QUOTED TEXT:
↓

Although not shown in FIG. 4 for conciseness, in embodiments which annotate instructions in the instruction cache, steps corresponding to steps 112-122 may also be performed when an instruction from the instruction cache 6 is decoded at step 102, to control whether the speculation side-channel mitigating measure is performed based on the annotation associated with the cached instruction.
In the present application, the words “configured to . . . ” are used to mean that an element of an apparatus has a configuration able to carry out the defined operation. In this context, a “configuration” means an arrangement or manner of interconnection of hardware or software. For example, the apparatus may have dedicated hardware which provides the defined operation, or a processor or other processing device may be programmed to perform the function. “Configured to” does not imply that the apparatus element needs to be changed in any way in order to provide the defined operation.
Although illustrative embodiments of the invention have been described in detail herein with reference to the accompanying drawings, it is to be understood that the invention is not limited to those precise embodiments, and that various changes and modifications can be effected therein by one skilled in the art without departing from the scope and spirit of the invention as defined by the appended claims.

Claims

1. An apparatus comprising:

processing circuitry to process micro-operations, the processing circuitry supporting speculative processing of read micro-operations for reading data from a memory system;

a cache to cache the micro-operations or instructions decoded to generate the micro-operations; and

profiling circuitry to annotate at least one cached micro-operation or instruction in the cache with annotation information depending on analysis of whether a read micro-operation satisfies a speculative side-channel condition indicative of a risk of information leakage if the read micro-operation is processed speculatively; in which:

the processing circuitry is configured to determine whether to trigger a speculative side-channel mitigation measure depending on the annotation information stored in the cache.

2. The apparatus according to claim 1, in which the profiling circuitry is configured to analyse micro-operations previously processed by the processing circuitry to determine the annotation information.

3. The apparatus according to claim 1, in which the profiling circuitry is configured to determine whether the speculative side-channel condition is satisfied for the read micro-operation depending on analysis of dependencies between read micro-operations.

4. The apparatus according to claim 3, in which the profiling circuitry is configured to determine whether the speculative side-channel condition is satisfied for the read micro-operation depending on both the analysis of dependencies and additional information derived from analysis of previous processing of the read micro-operation by the processing circuitry.

5. The apparatus according to claim 4, in which the additional information comprises at least one of:

an operating state in which the read micro-operation is executed; and

memory access permission information specified for a target address of the read micro-operation.

↑

Stored entries:

↓

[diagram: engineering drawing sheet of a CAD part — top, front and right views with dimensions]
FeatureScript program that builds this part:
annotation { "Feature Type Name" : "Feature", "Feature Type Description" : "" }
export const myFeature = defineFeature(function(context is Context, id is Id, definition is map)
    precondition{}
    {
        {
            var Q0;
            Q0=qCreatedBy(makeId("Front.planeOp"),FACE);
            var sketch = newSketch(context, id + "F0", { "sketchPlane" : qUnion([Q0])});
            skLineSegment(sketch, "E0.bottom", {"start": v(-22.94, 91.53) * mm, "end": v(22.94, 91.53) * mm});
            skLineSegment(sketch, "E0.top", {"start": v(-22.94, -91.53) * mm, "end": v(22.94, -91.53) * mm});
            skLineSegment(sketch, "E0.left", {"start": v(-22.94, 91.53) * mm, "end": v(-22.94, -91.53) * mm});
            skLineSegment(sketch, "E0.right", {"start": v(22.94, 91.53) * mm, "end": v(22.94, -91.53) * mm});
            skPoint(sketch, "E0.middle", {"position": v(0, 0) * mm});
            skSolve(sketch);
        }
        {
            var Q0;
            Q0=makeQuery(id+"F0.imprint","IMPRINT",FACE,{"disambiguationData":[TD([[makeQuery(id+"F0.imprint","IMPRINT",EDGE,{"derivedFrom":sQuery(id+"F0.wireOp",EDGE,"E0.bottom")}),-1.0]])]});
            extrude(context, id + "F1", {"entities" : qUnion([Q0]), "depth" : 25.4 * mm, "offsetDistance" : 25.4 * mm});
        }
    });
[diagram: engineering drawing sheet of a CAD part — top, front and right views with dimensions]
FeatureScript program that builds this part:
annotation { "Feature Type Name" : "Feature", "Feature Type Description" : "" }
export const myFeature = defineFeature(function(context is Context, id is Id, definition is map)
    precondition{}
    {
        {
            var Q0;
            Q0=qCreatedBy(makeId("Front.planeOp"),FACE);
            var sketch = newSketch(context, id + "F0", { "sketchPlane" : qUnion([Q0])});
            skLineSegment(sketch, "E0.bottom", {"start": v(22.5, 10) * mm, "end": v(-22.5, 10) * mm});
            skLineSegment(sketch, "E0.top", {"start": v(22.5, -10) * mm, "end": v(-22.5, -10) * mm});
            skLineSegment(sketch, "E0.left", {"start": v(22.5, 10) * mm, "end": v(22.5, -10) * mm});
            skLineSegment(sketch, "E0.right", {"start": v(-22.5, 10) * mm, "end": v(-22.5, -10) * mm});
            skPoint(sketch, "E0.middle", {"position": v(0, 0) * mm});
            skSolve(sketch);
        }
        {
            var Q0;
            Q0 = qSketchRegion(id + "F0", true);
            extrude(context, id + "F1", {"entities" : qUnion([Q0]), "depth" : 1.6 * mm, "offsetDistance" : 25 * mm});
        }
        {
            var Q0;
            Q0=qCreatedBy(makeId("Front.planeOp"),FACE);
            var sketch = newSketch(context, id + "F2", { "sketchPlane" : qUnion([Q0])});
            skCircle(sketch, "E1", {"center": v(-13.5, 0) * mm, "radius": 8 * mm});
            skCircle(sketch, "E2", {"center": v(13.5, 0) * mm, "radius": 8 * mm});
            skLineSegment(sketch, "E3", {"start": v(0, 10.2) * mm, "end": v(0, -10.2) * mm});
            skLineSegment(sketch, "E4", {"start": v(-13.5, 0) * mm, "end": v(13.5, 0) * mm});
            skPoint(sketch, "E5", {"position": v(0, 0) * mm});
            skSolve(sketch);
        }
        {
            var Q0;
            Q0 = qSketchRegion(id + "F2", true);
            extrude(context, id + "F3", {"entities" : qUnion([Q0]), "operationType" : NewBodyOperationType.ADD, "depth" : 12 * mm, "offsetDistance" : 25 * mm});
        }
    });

↑

COMPLETE THE FOLLOWING:
• a. Please extract the passage of the patent excerpt starting at "3. The apparatus" and ending at "the read micro-operation.".
• b. Show each line of the entries that contains the string "radius". Case counts.

PER-TASK OUTPUTS:
• a.
3. The apparatus according to claim 1, in which the profiling circuitry is configured to determine whether the speculative side-channel condition is satisfied for the read micro-operation depending on analysis of dependencies between read micro-operations.

4. The apparatus according to claim 3, in which the profiling circuitry is configured to determine whether the speculative side-channel condition is satisfied for the read micro-operation depending on both the analysis of dependencies and additional information derived from analysis of previous processing of the read micro-operation by the processing circuitry.

5. The apparatus according to claim 4, in which the additional information comprises at least one of:

an operating state in which the read micro-operation is executed; and

memory access permission information specified for a target address of the read micro-operation.

• b.
            skCircle(sketch, "E1", {"center": v(-13.5, 0) * mm, "radius": 8 * mm});
            skCircle(sketch, "E2", {"center": v(13.5, 0) * mm, "radius": 8 * mm});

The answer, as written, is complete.